The danger has arisen despite growth of nearly 11 per cent last year and a projected acceleration in consumer spending ahead, the Paris-based Organisation for Economic Cooperation and Development said.
Its warning came as President Bush told Wu Yi, China’s Vice-Premier, that the United States was watching “very carefully” the movement of the Chinese yuan, after talks in Washington between the two powers failed to reach a breakthrough on the currency.
In its twice-yearly Economic Outlook, the OECD said: “The existing level of share prices [in China] appears to carry the risk of a marked correction should it appear that the current growth of profits cannot be maintained.” Slower export growth could be the trigger, it argued.
It added that share purchases by individuals were increasingly funded by bank borrowing: “Such loans could turn sour if there were a fall in prices, thereby adversely impacting bank balance sheets.”
The OECD’s fears echoed those of Alan Greenspan, the former US Federal Reserve Chairman, who argued that China’s equity market was heading for a dramatic contraction.
Chinese stocks seesawed in trade but shrugged off the warning from Mr Greenspan and another from the market regulator.
The Shanghai Composite Index recovered its equilibrium after an early fall of as much as 2 per cent, to close down 0.54 per cent at 4,151.13 points.
Earlier, it hit a record intraday high before Mr Greenspan’s comments became widely known. Turnover in Shanghai A shares was a massive 247.4 billion yuan (£16.4 billion), the second-highest figure to date.
Mr Greenspan told a tele-conference in Madrid on Wednesday that China’s equities bull run could not last. The market has surged more than 250 per cent in the past 18 months, and Mr Greenspan said it was heading for a “dramatic contraction”.

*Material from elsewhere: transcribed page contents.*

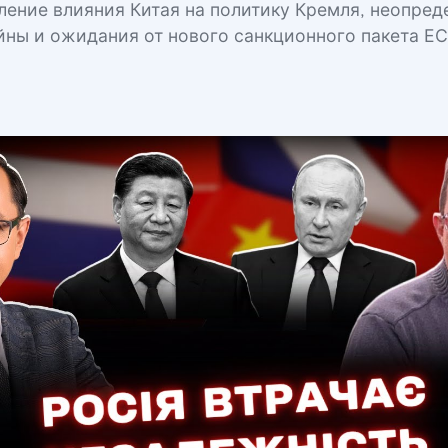
ление влияния Китая на политику Кремля, неопред
йны и ожидания от нового санкционного пакета ЕС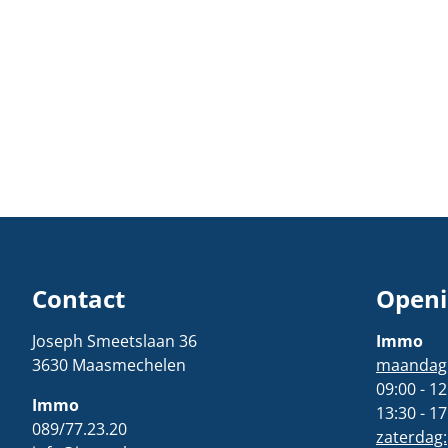
Contact
Openi
Joseph Smeetslaan 36
Immo
3630 Maasmechelen
maandag t
09:00 - 12
Immo
13:30 - 17
089/77.23.20
zaterdag: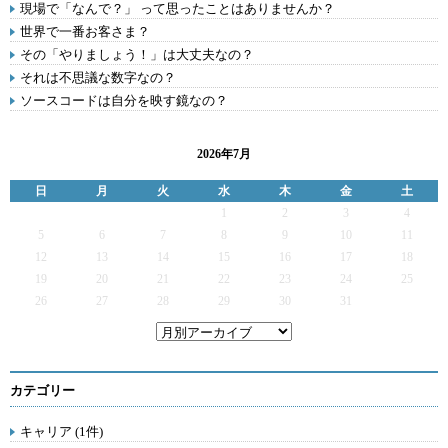
現場で「なんで？」 って思ったことはありませんか？
世界で一番お客さま？
その「やりましょう！」は大丈夫なの？
それは不思議な数字なの？
ソースコードは自分を映す鏡なの？
2026年7月
日
月
火
水
木
金
土
1
2
3
4
5
6
7
8
9
10
11
12
13
14
15
16
17
18
19
20
21
22
23
24
25
26
27
28
29
30
31
カテゴリー
キャリア (1件)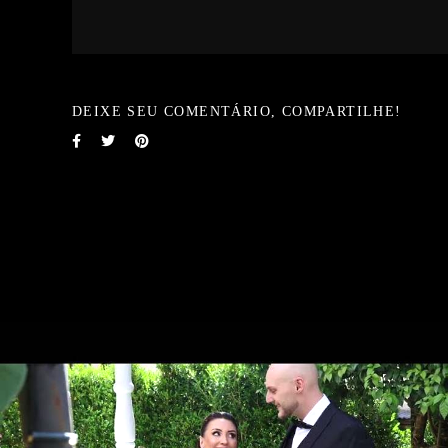
DEIXE SEU COMENTÁRIO, COMPARTILHE!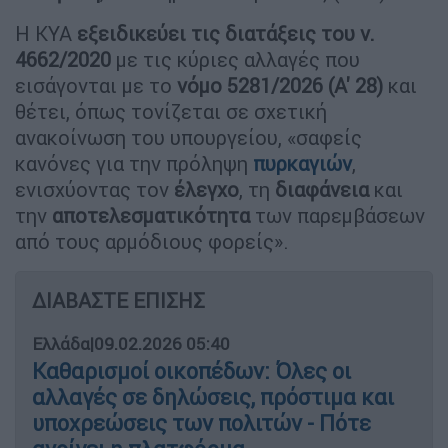
Η ΚΥΑ
εξειδικεύει τις διατάξεις του ν.
4662/2020
με τις κύριες αλλαγές που
εισάγονται με το
νόμο 5281/2026 (Α' 28)
και
θέτει, όπως τονίζεται σε σχετική
ανακοίνωση του υπουργείου, «σαφείς
κανόνες για την πρόληψη
πυρκαγιών
,
ενισχύοντας τον
έλεγχο
, τη
διαφάνεια
και
την
αποτελεσματικότητα
των παρεμβάσεων
από τους αρμόδιους φορείς».
ΔΙΑΒΑΣΤΕ ΕΠΙΣΗΣ
Ελλάδα
|
09.02.2026 05:40
Καθαρισμοί οικοπέδων: Όλες οι
αλλαγές σε δηλώσεις, πρόστιμα και
υποχρεώσεις των πολιτών - Πότε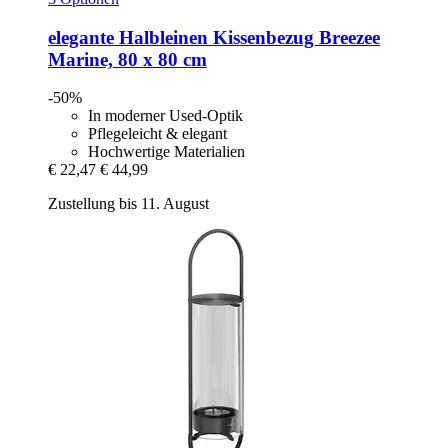
elegante
Halbleinen Kissenbezug Breezee
Marine, 80 x 80 cm
-50%
In moderner Used-Optik
Pflegeleicht & elegant
Hochwertige Materialien
€ 22,47
€ 44,99
Zustellung bis 11. August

His comments did spur some selling in the Chinese market because some local investors were increasingly worried about a bubble.
In addition, the China Securities Regulatory Commission again told brokerages to focus on educating investors about risks – the latest in a series of official statements that analysts believe are aimed at cooling speculation in the market.
However, neither the government statements nor Mr Greenspan’s warning had any real impact on investors eager to profit from the market’s bull run. Most investors view as absurd the idea that the Government, which still wields huge influence over fund flows through administrative steps, would allow a crash. Analysts said that the market might consolidate gains for a few days before resuming its climb.
One development on Wednesday that boosted the market was China’s agreement with the US to lift the ceiling for foreign institutional investment in its stock market to $30 billion from $10 billion.
Mr Greenspan’s remarks triggered a surge of angry responses at his interference in China’s markets. “Imperialists and their running dogs don’t want to see a strong China – don't be fooled by foreigners,” read one anonymous but typical posting on eastmoney.com, a popular online forum for investors.